A method for preventing the emergency resulting from fires in the premises through operative control over a gas medium
DOI:
https://doi.org/10.15587/1729-4061.2020.194009Keywords:
emergency, fire in the premises, current measure of recurrence, increment of states, gas environment, recurrence plotAbstract
A method has been proposed to prevent anthropogenic emergencies caused by fire in the premises, based on using the current measure of increment recurrence in the vector of the gas environment state in order to detect possible dangers of maintenance personnel injuries and equipment destruction in the premises. The proposed measure makes it possible to monitor the dynamics of the gas environment state and to identify dangerous states caused by the emergence of fires in the premises at a facility. It has been shown that the gas environment in the premises a means for the transition of impacts from a source of ignition when danger appears in the form of a fire. We verified the proposed method using an example of detecting danger in the form of ignitions of alcohol and paper in a model chamber, which simulated a no hermetic location of an object. It has been established that the estimation of the probability of recurrence of increments in the states of the gas environment tends to increase from zero to 0.5 for alcohol and 0.6 for paper before the moment of the start of a fire.
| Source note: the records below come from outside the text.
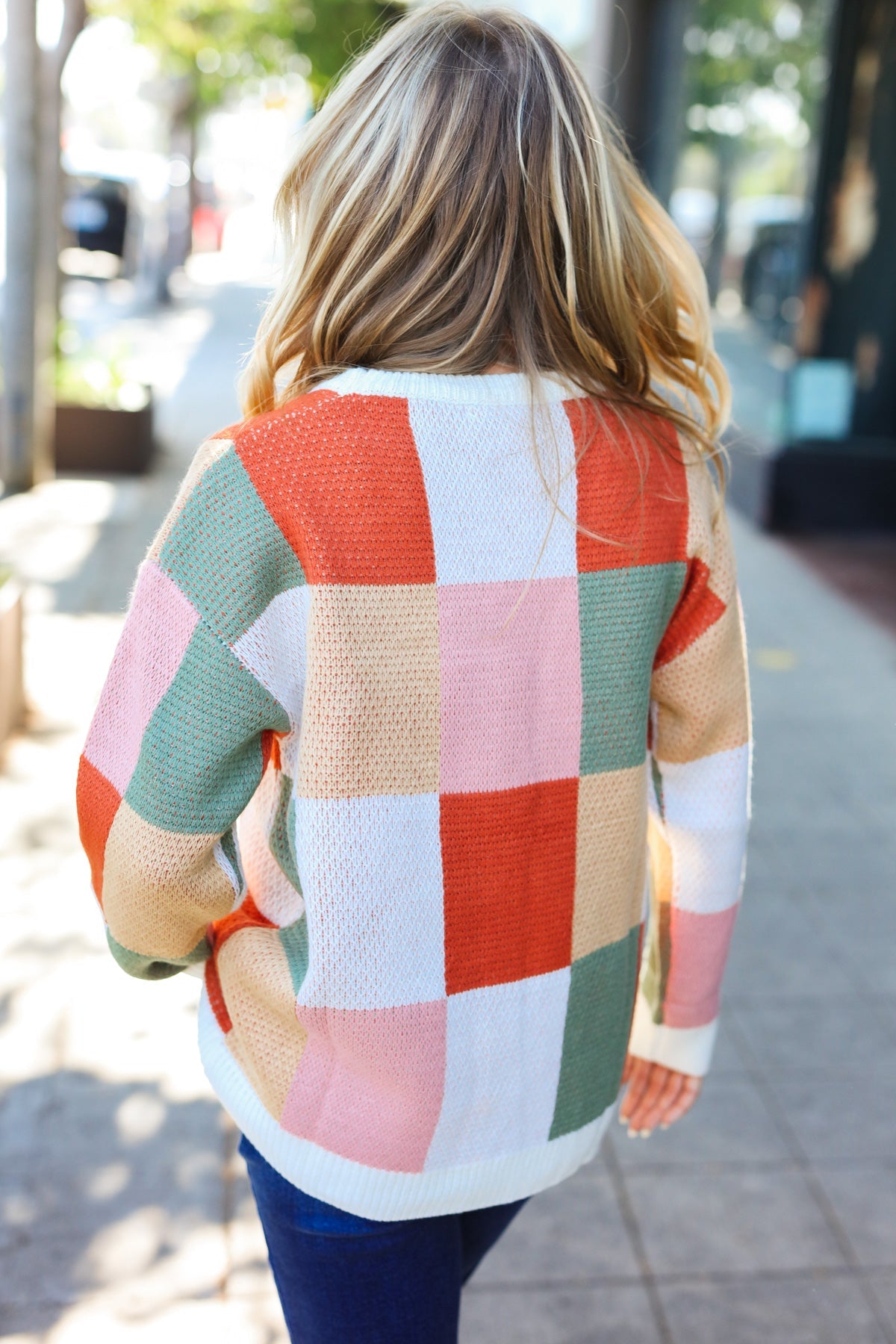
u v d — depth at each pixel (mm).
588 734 1068
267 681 966
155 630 971
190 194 26688
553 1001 1102
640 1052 1357
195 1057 2666
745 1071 2754
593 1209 2312
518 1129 1114
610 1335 2031
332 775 972
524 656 1024
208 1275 2094
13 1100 2494
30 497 7590
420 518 974
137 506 7512
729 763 1207
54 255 7781
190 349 14492
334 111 1031
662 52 8992
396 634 975
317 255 1032
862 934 3375
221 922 1146
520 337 1033
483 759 1020
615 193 1075
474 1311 2066
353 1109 1055
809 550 7656
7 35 6926
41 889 3297
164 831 988
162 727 972
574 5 9609
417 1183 1083
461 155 994
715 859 1222
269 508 944
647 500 1076
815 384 7863
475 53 1013
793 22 7734
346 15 13930
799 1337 2045
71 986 2887
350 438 961
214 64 14797
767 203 8109
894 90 7332
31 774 3961
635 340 1106
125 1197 2256
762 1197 2361
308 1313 1144
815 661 5703
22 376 7520
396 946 1013
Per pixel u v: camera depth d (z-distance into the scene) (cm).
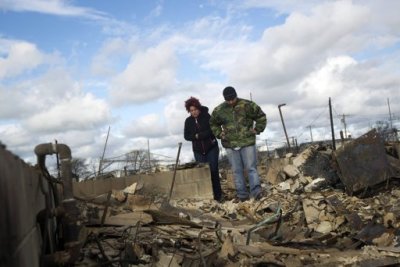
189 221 692
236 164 1013
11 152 275
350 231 731
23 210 307
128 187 995
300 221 812
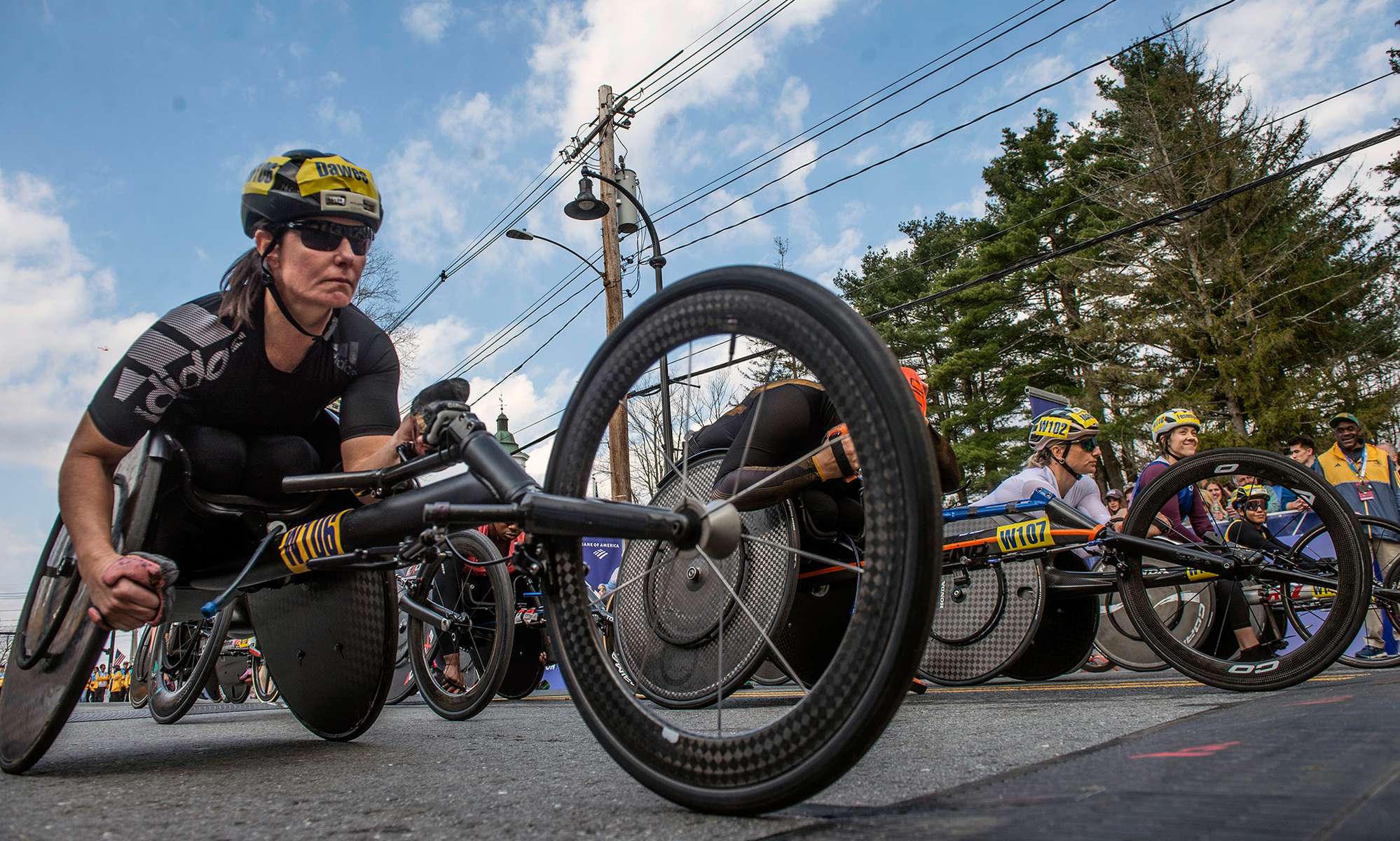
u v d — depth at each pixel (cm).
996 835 95
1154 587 376
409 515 174
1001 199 3131
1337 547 297
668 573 267
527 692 564
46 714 192
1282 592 422
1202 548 329
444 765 200
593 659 147
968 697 372
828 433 236
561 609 154
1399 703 182
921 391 269
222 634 372
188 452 205
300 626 262
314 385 212
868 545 115
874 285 3294
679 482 270
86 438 192
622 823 125
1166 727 185
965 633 398
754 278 133
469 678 477
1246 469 317
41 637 203
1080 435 467
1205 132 2306
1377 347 2253
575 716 372
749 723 244
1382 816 88
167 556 221
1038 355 2917
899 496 112
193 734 317
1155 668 491
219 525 221
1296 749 130
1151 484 337
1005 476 2739
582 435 154
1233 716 194
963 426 2970
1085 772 131
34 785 184
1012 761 168
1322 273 2245
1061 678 525
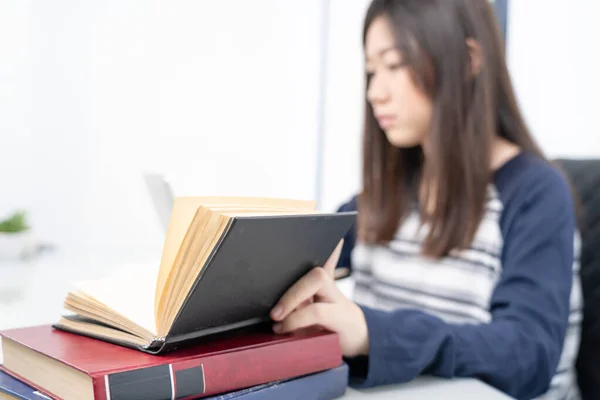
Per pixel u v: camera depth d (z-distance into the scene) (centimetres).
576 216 100
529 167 95
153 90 147
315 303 58
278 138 166
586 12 157
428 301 102
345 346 60
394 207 110
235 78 158
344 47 173
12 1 130
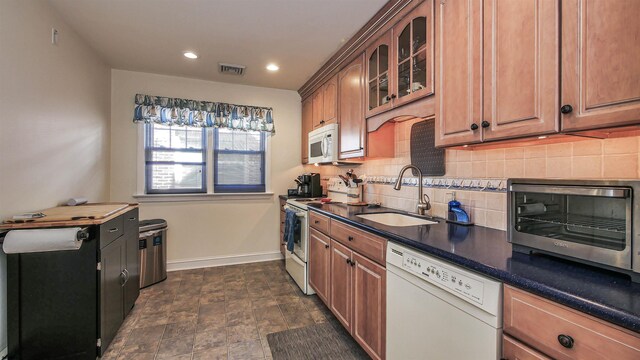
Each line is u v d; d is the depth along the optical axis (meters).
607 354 0.65
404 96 1.81
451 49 1.42
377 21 2.06
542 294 0.77
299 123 3.99
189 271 3.38
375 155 2.32
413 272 1.26
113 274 1.88
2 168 1.54
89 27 2.26
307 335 2.05
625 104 0.82
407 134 2.23
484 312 0.94
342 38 2.43
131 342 1.96
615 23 0.83
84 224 1.59
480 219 1.64
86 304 1.65
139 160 3.23
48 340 1.60
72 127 2.29
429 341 1.18
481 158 1.64
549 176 1.32
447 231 1.49
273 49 2.65
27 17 1.73
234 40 2.48
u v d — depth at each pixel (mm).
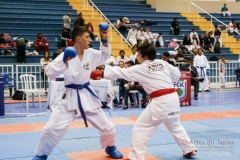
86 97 5273
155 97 5324
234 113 10359
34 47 17844
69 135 7465
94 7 23031
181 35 22625
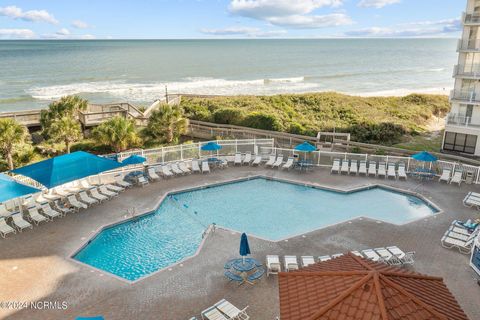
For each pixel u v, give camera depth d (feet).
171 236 57.16
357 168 82.38
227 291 42.27
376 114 168.45
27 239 54.03
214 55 606.55
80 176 60.34
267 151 90.12
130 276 47.42
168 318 37.99
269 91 268.62
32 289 42.57
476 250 45.55
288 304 25.50
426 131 145.28
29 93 241.96
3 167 84.58
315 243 53.06
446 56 643.86
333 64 478.18
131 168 79.56
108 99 226.99
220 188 76.28
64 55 558.97
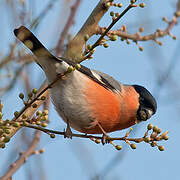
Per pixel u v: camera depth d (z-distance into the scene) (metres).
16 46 6.14
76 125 9.07
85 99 8.52
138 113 9.80
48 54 7.31
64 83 8.39
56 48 7.88
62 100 8.46
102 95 8.77
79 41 7.94
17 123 5.59
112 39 6.20
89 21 8.09
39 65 8.02
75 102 8.47
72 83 8.41
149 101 9.88
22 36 6.45
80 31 8.09
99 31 8.14
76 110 8.55
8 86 5.83
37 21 6.74
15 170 7.02
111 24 6.14
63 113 8.73
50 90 8.49
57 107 8.69
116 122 9.49
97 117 8.82
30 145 7.54
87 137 7.45
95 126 9.09
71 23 8.32
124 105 9.46
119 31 8.15
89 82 8.62
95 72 9.21
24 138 7.71
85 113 8.62
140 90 9.98
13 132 6.99
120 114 9.42
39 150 7.49
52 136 6.29
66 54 7.91
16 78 6.00
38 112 6.02
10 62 5.87
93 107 8.65
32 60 6.45
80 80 8.48
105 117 8.97
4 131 5.46
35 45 6.99
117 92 9.27
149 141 6.33
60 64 7.57
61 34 8.10
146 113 9.80
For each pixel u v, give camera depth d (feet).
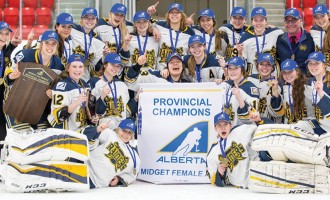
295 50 26.05
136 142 24.47
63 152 20.20
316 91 22.20
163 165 23.20
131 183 22.74
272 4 45.19
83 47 25.84
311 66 22.52
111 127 23.20
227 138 21.74
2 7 47.80
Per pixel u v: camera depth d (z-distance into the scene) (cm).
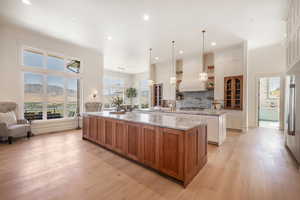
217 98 567
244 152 320
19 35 423
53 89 509
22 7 311
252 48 573
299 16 243
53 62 506
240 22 366
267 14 328
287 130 344
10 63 410
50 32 437
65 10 321
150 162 237
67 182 204
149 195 178
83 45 544
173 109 503
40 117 480
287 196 174
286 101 366
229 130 537
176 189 189
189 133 202
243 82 504
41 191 183
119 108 421
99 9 315
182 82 638
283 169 242
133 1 287
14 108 409
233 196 175
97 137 361
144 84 1073
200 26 387
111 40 491
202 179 213
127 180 210
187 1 285
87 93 601
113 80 1023
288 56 323
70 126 550
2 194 177
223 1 286
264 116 763
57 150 327
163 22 368
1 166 249
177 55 645
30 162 265
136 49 578
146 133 242
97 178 215
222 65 558
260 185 197
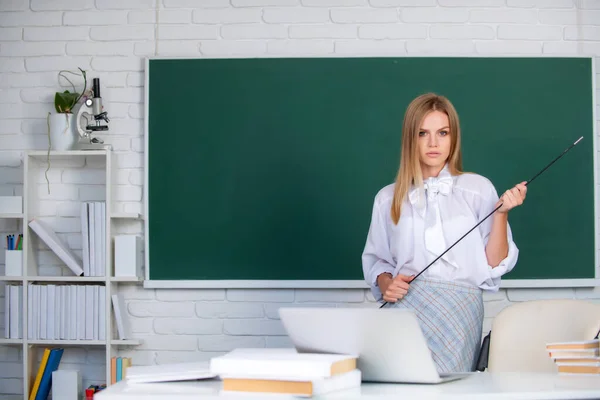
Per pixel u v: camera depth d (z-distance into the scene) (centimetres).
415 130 251
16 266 409
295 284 411
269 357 155
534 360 250
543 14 424
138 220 423
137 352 418
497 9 424
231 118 419
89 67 429
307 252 412
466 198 249
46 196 428
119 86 427
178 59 421
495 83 416
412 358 165
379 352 167
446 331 232
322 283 411
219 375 158
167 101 420
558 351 190
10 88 431
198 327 417
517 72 417
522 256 410
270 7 425
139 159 424
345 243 412
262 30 425
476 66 416
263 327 415
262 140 418
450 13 423
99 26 430
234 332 416
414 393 152
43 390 405
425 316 234
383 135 415
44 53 431
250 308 416
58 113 414
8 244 414
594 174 414
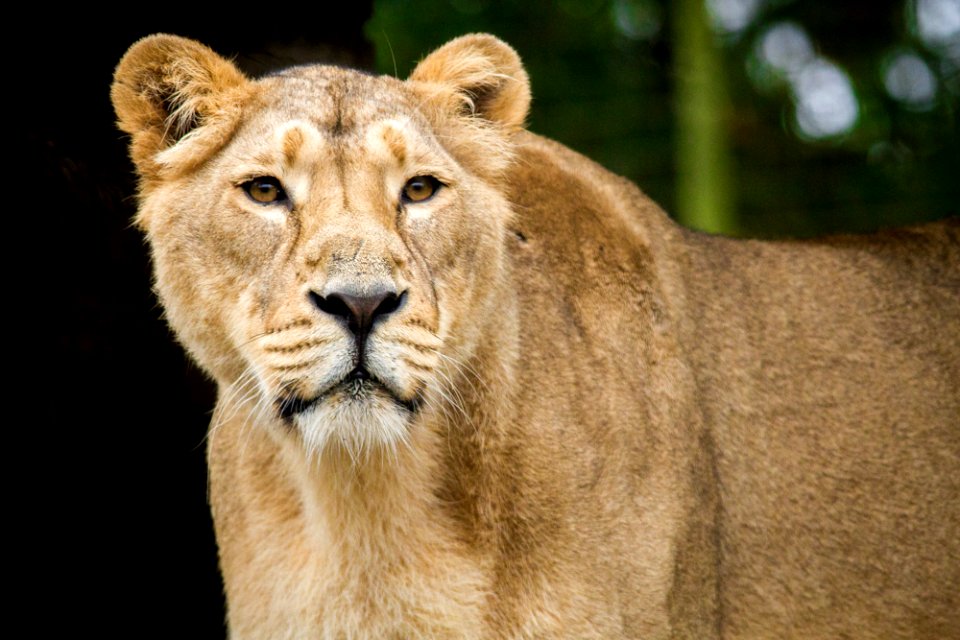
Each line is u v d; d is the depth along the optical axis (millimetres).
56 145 9281
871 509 8148
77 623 9406
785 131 16750
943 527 8289
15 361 9055
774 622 7965
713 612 7465
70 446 9375
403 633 6672
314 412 6039
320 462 6363
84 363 9406
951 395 8445
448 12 15984
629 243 7602
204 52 6727
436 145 6648
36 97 9297
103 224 9453
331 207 6172
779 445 8023
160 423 9758
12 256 9031
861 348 8352
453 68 7184
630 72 16047
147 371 9695
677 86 15641
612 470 6984
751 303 8234
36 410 9172
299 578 6762
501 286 6898
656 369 7426
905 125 16578
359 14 10797
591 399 7059
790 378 8141
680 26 15648
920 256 8812
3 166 9000
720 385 7949
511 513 6754
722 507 7805
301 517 6898
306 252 6066
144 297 9656
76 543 9398
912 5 16609
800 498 8016
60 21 9312
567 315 7215
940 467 8305
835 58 16969
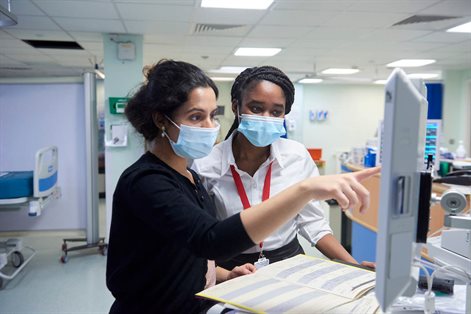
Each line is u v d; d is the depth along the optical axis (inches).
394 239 20.1
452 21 159.8
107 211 171.9
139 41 180.5
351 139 380.8
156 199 26.9
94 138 160.4
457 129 308.2
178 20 156.3
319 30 174.1
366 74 324.8
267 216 23.5
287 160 55.3
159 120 32.9
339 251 47.8
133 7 139.0
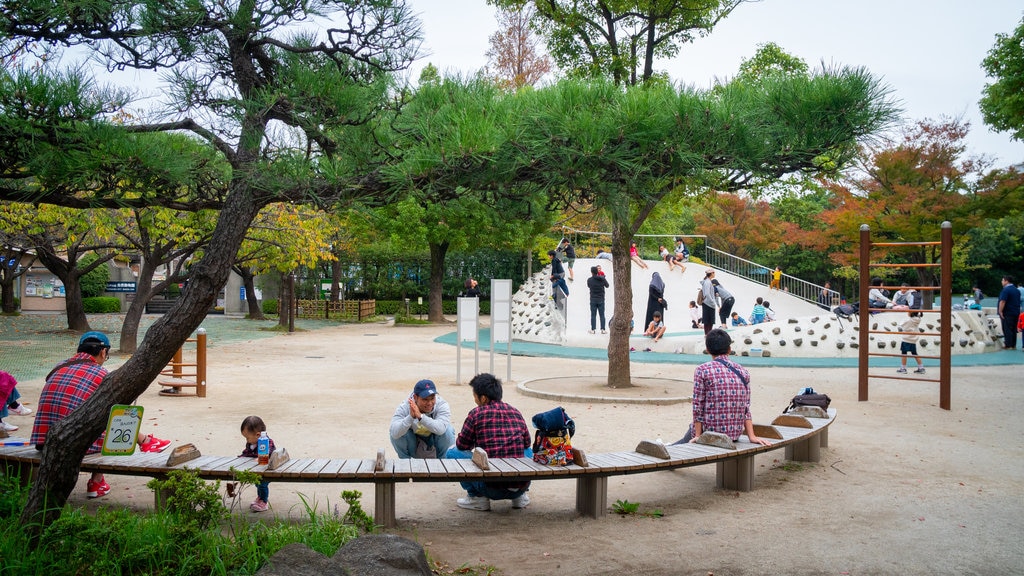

One should note that a sharp and periodic change in the probability estimate is characteristic of the growth trend in the estimation of the probability of recurrence of increments in the gas environment state. It was revealed that there is a random change of phase states corresponding to the mode of the dynamic stability in the dynamics of increments before the emergence of a danger caused by the ignition of a material. The estimate of the probability of recurrence of increments becomes close to zero when danger emerges in the form of ignition of a material. Such a situation corresponds to the loss of dynamic stability of the state of the gas environment. After that, there are the individual random recurrence points, which belong to the region of the main diagonal of the recurrence plot in the dynamics of increments. Further development of the danger under consideration leads to the chaotic nature of increments in the gas environment state.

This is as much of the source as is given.